* [SELECTED PASSAGE]
▽

Timberwolves 109, Lakers 99: Love hurts, Love kills, Love is great

Zach Harper —  February 6, 2014 — 1 Comment

LoveDoingStuff

I used to play basketball with a guy we’ll call Chris. We’ll call him Chris because that’s his name. I never actually knew his last name. He went to my old gym in Sacramento and was part of the regular games we’d run on Sunday, Monday, and Wednesday nights. He’d also be around for Thursday nights sometimes but that was typically just two-on-two basketball. Those Thursday night two-on-two runs were the toughest ones.

A lot of people would rather play full court basketball for many reasons, but mostly it’s because it’s so much easier than half court basketball. Full court pick-up basketball is mostly a game of cardio and skill. Sure, it’s not going to be two hours of fast breaks but you’re getting to choose the type of workout and effort you’re giving. That’s not so much the case when you’re suckered into playing a half court pickup game. Half court basketball requires a lot more strength than you’d play in a normal basketball game.

You’re not getting space by running the floor and putting pressure on the defense to pick up. Instead, you have to constantly use physical play and more muscle to find the necessary space in a half court game to make plays. There is more pushing, more positioning, and much more physicality. It’s not necessarily a bad thing; it’s just a different style of basketball that forces you to exert more energy throughout your body, rather than just getting some good cardio in.

Watching the way the Los Angeles Lakers adjusted to Kevin Love and the Minnesota Timberwolves Tuesday night, I couldn’t help but think of that guy Chris when we had to play two-on-two with him.

Chris was physical. He ended up joining the Marines at some point, so he was a very tough guy. He had very little basketball skill, but he could throw his 6’3″ body around, hack the crap out of your arms, and was borderline dangerous to play against because he was clumsy in the way he moved around you. You knew you were going to get beat up a bit if you played against Chris because that’s just the way he played.

△

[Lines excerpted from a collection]
▽

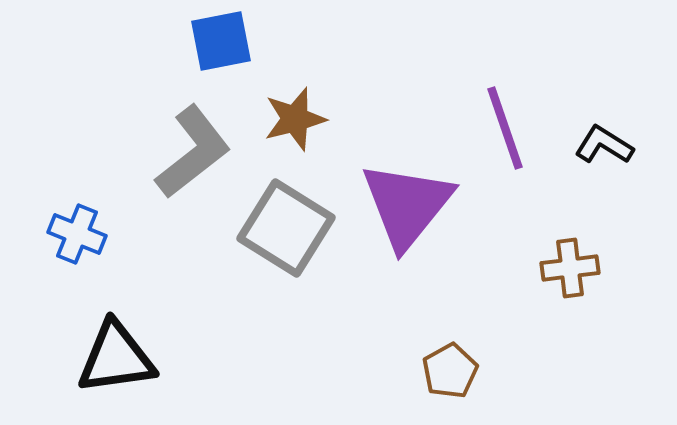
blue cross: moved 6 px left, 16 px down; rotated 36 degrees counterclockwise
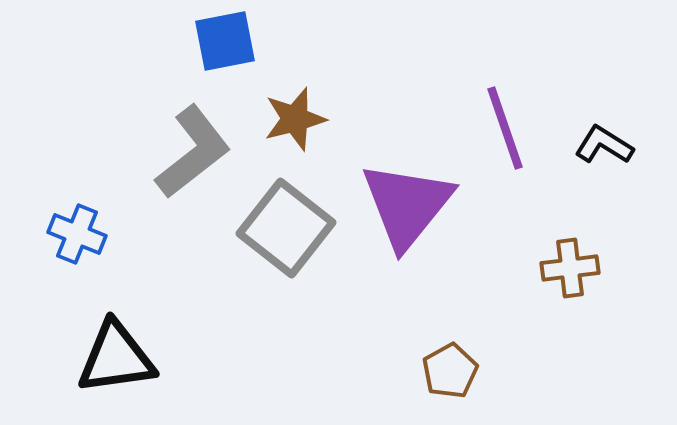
blue square: moved 4 px right
gray square: rotated 6 degrees clockwise
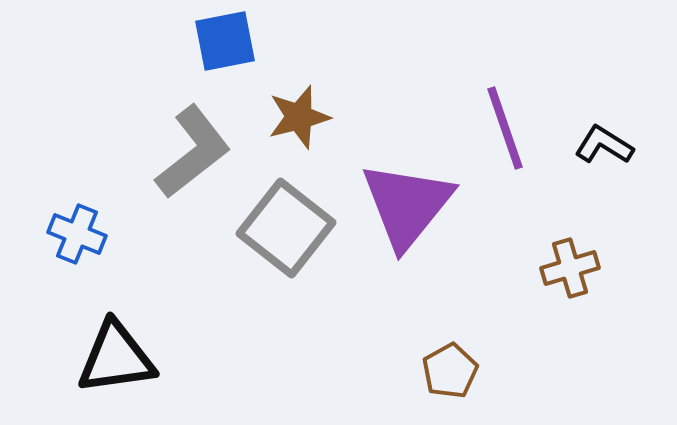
brown star: moved 4 px right, 2 px up
brown cross: rotated 10 degrees counterclockwise
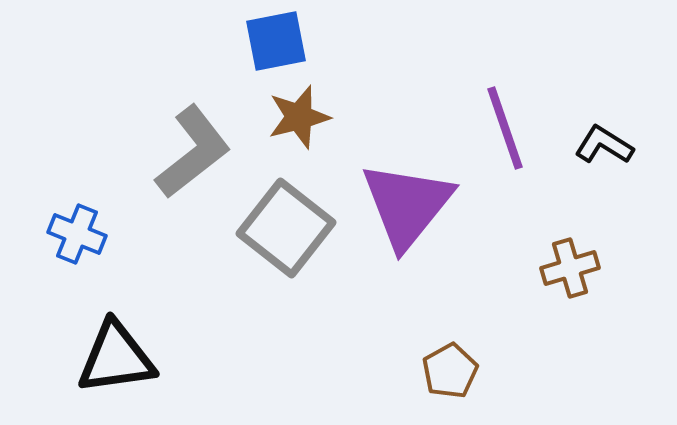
blue square: moved 51 px right
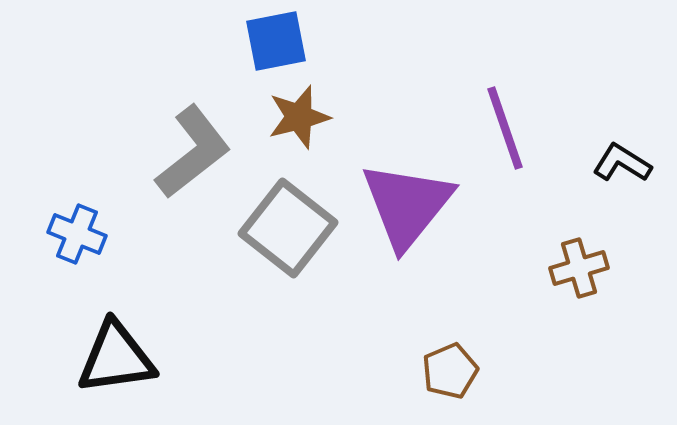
black L-shape: moved 18 px right, 18 px down
gray square: moved 2 px right
brown cross: moved 9 px right
brown pentagon: rotated 6 degrees clockwise
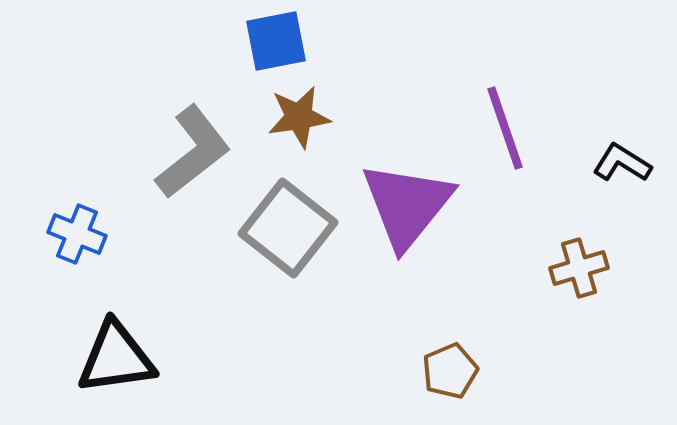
brown star: rotated 6 degrees clockwise
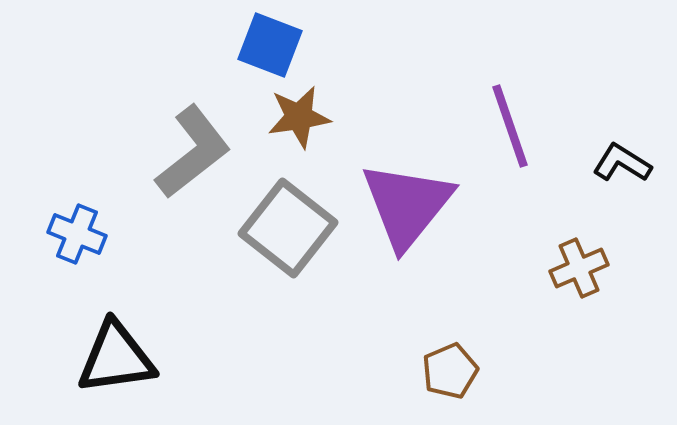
blue square: moved 6 px left, 4 px down; rotated 32 degrees clockwise
purple line: moved 5 px right, 2 px up
brown cross: rotated 6 degrees counterclockwise
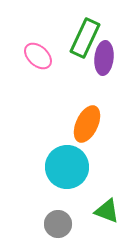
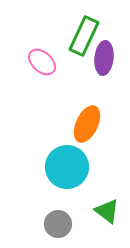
green rectangle: moved 1 px left, 2 px up
pink ellipse: moved 4 px right, 6 px down
green triangle: rotated 16 degrees clockwise
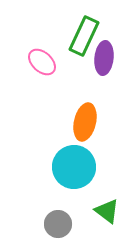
orange ellipse: moved 2 px left, 2 px up; rotated 12 degrees counterclockwise
cyan circle: moved 7 px right
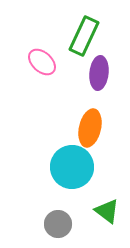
purple ellipse: moved 5 px left, 15 px down
orange ellipse: moved 5 px right, 6 px down
cyan circle: moved 2 px left
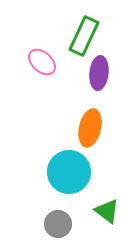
cyan circle: moved 3 px left, 5 px down
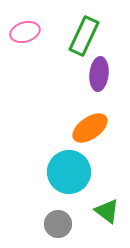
pink ellipse: moved 17 px left, 30 px up; rotated 60 degrees counterclockwise
purple ellipse: moved 1 px down
orange ellipse: rotated 42 degrees clockwise
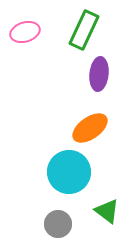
green rectangle: moved 6 px up
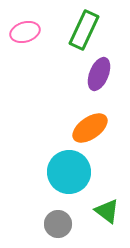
purple ellipse: rotated 16 degrees clockwise
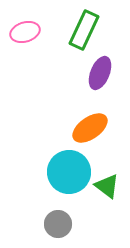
purple ellipse: moved 1 px right, 1 px up
green triangle: moved 25 px up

△

* [SET PROBLEM A] In the Timberwolves-Lakers post, swap "defense" for "opponents" and give the text again, starting at "You’re not getting" and ending at "good cardio in.".
* [SET PROBLEM B] According to the Timberwolves-Lakers post, what did Chris end up joining?
* [SET PROBLEM C] Can you rewrite the paragraph of the Timberwolves-Lakers post that begins "Chris was physical." more briefly, keeping its main facts?
None of the lines are needed for this work.

* [RESULT A]
You’re not getting space by running the floor and putting pressure on the opponents to pick up. Instead, you have to constantly use physical play and more muscle to find the necessary space in a half court game to make plays. There is more pushing, more positioning, and much more physicality. It’s not necessarily a bad thing; it’s just a different style of basketball that forces you to exert more energy throughout your body, rather than just getting some good cardio in.

* [RESULT B] The Marines.

* [RESULT C] Chris was a physical, tough player who later joined the Marines. At 6'3" he had little basketball skill, but he threw his body around, hacked at opponents' arms, and moved so clumsily that he was borderline dangerous. Playing against him meant getting beat up a bit.